Como se sabe, na Primavera de 2003, os militares dos Estados Unidos da América entraram em Bagdad, capital do Iraque, e acabaram com o regime opressivo do ditador Saddam Hussein. Enquanto o regime ruía, os iraquianos respondiam nas ruas de Bagdad de forma bastante dramática. Ao mesmo tempo que muitos enchiam as ruas da capital aclamando os militares norte-americanos como seus libertadores, outros haviam que procuravam roubar tudo quanto podiam. Ironicamente, um dos artigos roubados foi o famoso corpo de leis da antiga Babilónia com mais de 3800 anos - o Código Hammurabi.
A seguir, surgiram inúmeras disputas sobre como devia ser a reconstrução do Iraque – se devia ser um estado islâmico ou um estado laico; se os seus recursos deviam ser públicos ou privados; e se o Iraque era ou não capaz de manter uma forma democrática de governo.

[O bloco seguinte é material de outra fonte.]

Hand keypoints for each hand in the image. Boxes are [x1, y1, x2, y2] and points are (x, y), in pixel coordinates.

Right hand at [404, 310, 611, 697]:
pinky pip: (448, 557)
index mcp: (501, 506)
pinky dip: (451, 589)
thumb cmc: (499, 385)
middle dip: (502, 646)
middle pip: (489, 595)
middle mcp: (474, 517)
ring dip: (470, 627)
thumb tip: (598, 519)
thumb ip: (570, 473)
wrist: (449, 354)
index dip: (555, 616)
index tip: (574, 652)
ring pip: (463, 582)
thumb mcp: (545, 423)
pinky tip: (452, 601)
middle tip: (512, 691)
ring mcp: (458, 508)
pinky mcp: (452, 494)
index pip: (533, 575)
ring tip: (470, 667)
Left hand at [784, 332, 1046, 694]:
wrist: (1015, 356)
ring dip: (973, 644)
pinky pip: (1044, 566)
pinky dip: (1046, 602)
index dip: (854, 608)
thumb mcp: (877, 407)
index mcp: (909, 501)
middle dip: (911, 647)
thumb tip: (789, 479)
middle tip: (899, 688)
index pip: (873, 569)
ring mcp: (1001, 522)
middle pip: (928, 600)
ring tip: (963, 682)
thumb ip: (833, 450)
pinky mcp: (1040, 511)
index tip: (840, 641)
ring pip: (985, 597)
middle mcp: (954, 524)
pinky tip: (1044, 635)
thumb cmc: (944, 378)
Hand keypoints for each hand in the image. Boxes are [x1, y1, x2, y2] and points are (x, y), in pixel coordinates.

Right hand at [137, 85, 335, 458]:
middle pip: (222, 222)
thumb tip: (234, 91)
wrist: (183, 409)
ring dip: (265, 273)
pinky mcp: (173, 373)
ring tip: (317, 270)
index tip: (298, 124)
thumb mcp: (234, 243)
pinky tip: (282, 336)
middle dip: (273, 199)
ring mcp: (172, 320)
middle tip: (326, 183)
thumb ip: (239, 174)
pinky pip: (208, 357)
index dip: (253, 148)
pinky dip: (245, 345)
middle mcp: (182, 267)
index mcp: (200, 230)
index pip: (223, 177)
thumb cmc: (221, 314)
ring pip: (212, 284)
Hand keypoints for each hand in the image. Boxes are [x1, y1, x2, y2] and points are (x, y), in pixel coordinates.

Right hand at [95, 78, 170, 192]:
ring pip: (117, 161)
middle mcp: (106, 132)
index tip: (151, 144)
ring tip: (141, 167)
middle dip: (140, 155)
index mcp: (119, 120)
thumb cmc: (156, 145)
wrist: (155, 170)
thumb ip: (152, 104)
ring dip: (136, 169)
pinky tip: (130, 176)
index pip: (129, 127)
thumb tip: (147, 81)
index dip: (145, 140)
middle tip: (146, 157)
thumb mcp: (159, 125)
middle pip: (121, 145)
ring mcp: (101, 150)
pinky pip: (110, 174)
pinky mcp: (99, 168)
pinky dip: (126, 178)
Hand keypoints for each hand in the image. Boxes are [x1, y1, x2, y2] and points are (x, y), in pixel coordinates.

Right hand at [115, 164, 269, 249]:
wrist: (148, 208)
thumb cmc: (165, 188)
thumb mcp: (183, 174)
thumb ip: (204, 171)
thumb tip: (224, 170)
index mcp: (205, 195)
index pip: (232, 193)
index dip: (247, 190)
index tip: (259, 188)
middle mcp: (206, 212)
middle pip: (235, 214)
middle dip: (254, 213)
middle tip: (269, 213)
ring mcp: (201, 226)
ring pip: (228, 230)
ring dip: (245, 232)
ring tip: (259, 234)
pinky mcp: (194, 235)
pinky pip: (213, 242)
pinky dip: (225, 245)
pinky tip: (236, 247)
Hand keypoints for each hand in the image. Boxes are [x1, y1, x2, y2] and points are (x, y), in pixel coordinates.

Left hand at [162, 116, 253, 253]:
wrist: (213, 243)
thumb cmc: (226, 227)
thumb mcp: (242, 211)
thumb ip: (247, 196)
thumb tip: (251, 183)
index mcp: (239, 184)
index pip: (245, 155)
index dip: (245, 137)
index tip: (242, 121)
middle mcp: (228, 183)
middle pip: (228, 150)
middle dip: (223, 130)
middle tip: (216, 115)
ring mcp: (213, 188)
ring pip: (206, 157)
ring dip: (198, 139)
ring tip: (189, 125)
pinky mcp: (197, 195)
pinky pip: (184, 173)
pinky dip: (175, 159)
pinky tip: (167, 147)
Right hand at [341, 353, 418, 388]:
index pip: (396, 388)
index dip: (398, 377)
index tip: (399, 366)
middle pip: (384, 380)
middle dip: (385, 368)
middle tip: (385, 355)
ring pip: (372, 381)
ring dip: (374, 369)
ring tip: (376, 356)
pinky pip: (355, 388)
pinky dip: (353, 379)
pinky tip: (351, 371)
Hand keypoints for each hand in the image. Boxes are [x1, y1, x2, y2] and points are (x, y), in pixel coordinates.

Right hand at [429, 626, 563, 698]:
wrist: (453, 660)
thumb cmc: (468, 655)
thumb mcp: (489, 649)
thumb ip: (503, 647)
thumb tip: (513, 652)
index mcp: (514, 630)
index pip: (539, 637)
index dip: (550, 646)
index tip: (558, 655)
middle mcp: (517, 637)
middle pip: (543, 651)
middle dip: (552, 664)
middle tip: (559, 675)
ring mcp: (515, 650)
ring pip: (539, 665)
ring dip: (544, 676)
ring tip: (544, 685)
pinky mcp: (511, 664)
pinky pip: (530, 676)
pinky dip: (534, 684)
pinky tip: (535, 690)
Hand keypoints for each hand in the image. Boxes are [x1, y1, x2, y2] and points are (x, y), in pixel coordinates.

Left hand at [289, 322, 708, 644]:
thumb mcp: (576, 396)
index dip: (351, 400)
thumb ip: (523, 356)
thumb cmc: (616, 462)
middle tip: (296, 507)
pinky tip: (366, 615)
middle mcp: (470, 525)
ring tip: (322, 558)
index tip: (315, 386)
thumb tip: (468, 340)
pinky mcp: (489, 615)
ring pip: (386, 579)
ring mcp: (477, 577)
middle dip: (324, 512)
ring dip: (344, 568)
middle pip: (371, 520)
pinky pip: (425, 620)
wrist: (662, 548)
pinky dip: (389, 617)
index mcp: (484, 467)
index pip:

Como se pode facilmente perceber, todos os factos políticos são objecto da reflexão crítica do filósofo. Por exemplo, os governos são, de alguma forma, como os organismos vivos e têm, por isso, um início e um fim, e as questões filosóficas surgem em cada etapa do ciclo vital de um governo, pelo que podemos começar por questionar o que justifica, se é que há alguma justificação, o aparecimento dos governos. Uma vez que os governos são instituídos, podemos investigar se devem focalizar-se nos interesses dos cidadãos individualmente ou então no bem colectivo da comunidade. Na medida em que os líderes emergem, podemos reflectir sobre o tipo de padrão moral que queremos para eles. Na medida em que os governos criam leis que restringem as nossas actividades, podemos questionar que outros limites se devem estabelecer à acção coerciva do estado. E se os governos ultrapassarem os limites definidos, podemos perguntar se a desobediência à lei e até a revolta são justificáveis.